As part of the system, teachers are giving students "formative assessments" — minitests based on key benchmarks that appear on the annual Hawaii State Assessment.

The $2.6 million software system, which eventually could allow parents online access to their children’s progress, is designed to help teachers change instructional methods if their students are not getting the material, before the class moves on to a new concept.

"Formative assessment is information for the teacher," said Monica Mann, the project manager with the state Department of Education. "The teacher can say, ‘Hmm. Some of my kids didn’t get it.’ Then they can make adjustments."

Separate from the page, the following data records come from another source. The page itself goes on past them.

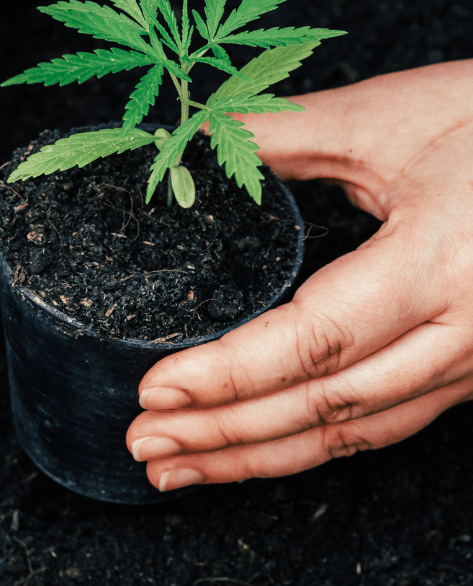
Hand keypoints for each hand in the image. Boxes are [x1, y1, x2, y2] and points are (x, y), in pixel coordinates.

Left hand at [127, 60, 472, 490]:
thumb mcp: (395, 114)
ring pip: (357, 431)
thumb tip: (192, 138)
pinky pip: (388, 422)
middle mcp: (464, 333)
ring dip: (262, 457)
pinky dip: (316, 442)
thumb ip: (286, 132)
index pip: (312, 343)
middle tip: (144, 448)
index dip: (228, 375)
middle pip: (327, 406)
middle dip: (225, 437)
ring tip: (181, 471)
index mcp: (438, 265)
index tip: (155, 392)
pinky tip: (263, 448)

That is something of a minirevolution for some classrooms, say administrators, who think the assessments could spur dramatic improvements in student performance.

The new system is a significant piece of planned reforms in the state’s Race to the Top plan: In its application to get the $75 million school improvement grant, which Hawaii was awarded in August, the state pledged to use a formative assessment system, coupled with better annual testing methods, more effective teaching and more rigorous standards to boost student achievement.

As part of the new system, students take short assessments online or on fill-in-the-bubble sheets, giving teachers immediate feedback and allowing them to make quick adjustments to their instruction.


Teachers have a new system to track student progress:
» Teachers give students quick "formative assessments" to see if they are picking up concepts.
» Based on results, teachers can modify instruction quickly.
» Software cost: $2.6 million
» Schools statewide participating
» DOE officials think the program will boost student achievement.

Source: Department of Education

Teachers can see not only what questions students got wrong, but figure out what concepts they are not understanding. Then they can track a student’s progress over time.

Principals and complex-area superintendents can also track student performance and see, in real time, how well a classroom or the school as a whole is doing.

THE ROLL-OUT of the system this year to every public school statewide was "aggressive," said David Wu, DOE chief information officer, who pointed out that other states have instituted the system in the first year as pilot programs at selected schools.

This semester, teachers are required to use the system at least once, giving their students a test and logging the results.

Originally, the DOE had asked teachers to use the system at least once in the first quarter of the school year, but officials changed that after some teachers raised concerns.

At a recent BOE meeting, DOE officials said the teacher complaints ranged from technical glitches to a lack of training.

There are also some concerns locally and nationally that a new push for formative assessments will further emphasize test-taking over high-quality educational experiences.

The DOE says that is why the formative assessment system is being billed as a way to improve teaching skills and help struggling students, but not as the only way to evaluate student progress.

Dawn Kodama-Nii, a third-grade teacher at Wilson Elementary School in Kahala, has used the system at least five times this school year and says she is happy with it.

She said she gives her students short tests, with about 10 questions, that they can take online, and she instantly finds out how they did. If a student gets a problem wrong, an explanation on how to do the problem correctly is provided.

Kodama-Nii said after a recent lesson that she thought most of her students understood, she administered a formative assessment and found most had not.

That spurred her to review the lesson, going over in a different way the concepts students had difficulty with.

Kodama-Nii said the formative assessments provide "just a quick snapshot" of what students know or do not know.

The DOE said it has not yet decided whether requirements for using the system will increase in the new year.

But officials have said the system will be used more heavily as teachers become more comfortable with the software and that other elements of the system could be rolled out in the near future, including online parent access to student progress and grades.